----- AUSZUG ZUM LESEN -----
Das Thema barrierefreier Kino-Räume wurde nicht angesprochen, wurde aber auf dem Symposium behandelt.
Besonders über die Social Media Plattformen wollen Gudrun Sommer (Festivalleitung Doxs Ruhr) und Jihad Azahrai (Projektleitung und Community Manager kino.for you, Doxs Ruhr) junge Leute hierarchiefrei und partizipativ zum Kino führen.
Dr. Johannes Litschel (Geschäftsführung Bundesverband kommunale Filmarbeit) stellt »Junges Kino« vor, ein Netzwerk für die Zukunft, das junge Menschen wieder für das Kino begeistern soll. Das Programm startete im letzten
Oktober, Kinos konnten sich mit ihren Ideen für Gelder bewerben und sie damit risikoarm umsetzen. Wichtig ist, dass sie im Anschluss drüber berichten, um so einen Lerneffekt für alle zu erzeugen. Leider endet das Projekt schon im Juni dieses Jahres.
-----
_DEINE AUFGABE_
Schreib aus dem Text über Kinoangebote für junge Leute die Stelle ab, die mit „Besonders über die“ beginnt und mit „Juni dieses Jahres.“ endet.
----- GESPEICHERTE DATEN -----
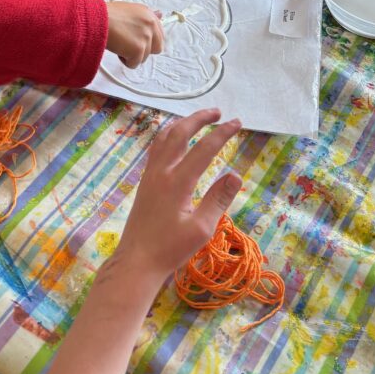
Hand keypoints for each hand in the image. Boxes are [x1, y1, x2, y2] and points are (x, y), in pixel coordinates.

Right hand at [106, 1, 163, 67]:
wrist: (96, 20)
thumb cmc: (106, 15)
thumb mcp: (129, 10)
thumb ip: (144, 17)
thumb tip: (160, 14)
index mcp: (148, 14)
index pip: (159, 33)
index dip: (148, 40)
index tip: (138, 42)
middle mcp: (150, 24)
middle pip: (157, 48)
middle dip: (144, 50)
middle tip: (129, 46)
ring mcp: (146, 37)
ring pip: (144, 57)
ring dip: (132, 55)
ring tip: (119, 45)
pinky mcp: (139, 49)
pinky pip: (134, 64)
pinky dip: (125, 61)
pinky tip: (117, 50)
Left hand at [114, 108, 241, 280]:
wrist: (137, 260)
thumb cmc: (170, 249)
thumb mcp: (201, 229)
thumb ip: (218, 199)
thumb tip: (236, 174)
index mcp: (177, 182)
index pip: (204, 148)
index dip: (222, 133)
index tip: (238, 123)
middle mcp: (161, 172)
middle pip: (179, 133)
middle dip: (199, 118)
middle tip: (218, 112)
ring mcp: (150, 174)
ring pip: (164, 138)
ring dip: (182, 124)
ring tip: (199, 119)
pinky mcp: (145, 181)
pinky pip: (156, 148)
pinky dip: (169, 135)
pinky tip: (176, 140)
-----
_LÖSUNG DER AUFGABE_
Besonders über die Social Media Plattformen wollen Gudrun Sommer (Festivalleitung Doxs Ruhr) und Jihad Azahrai (Projektleitung und Community Manager kino.for you, Doxs Ruhr) junge Leute hierarchiefrei und partizipativ zum Kino führen.
Dr. Johannes Litschel (Geschäftsführung Bundesverband kommunale Filmarbeit) stellt »Junges Kino« vor, ein Netzwerk für die Zukunft, das junge Menschen wieder für das Kino begeistern soll. Das Programm startete im letzten
Oktober, Kinos konnten sich mit ihren Ideen für Gelder bewerben und sie damit risikoarm umsetzen. Wichtig ist, dass sie im Anschluss drüber berichten, um so einen Lerneffekt für alle zu erzeugen. Leider endet das Projekt schon im Juni dieses Jahres.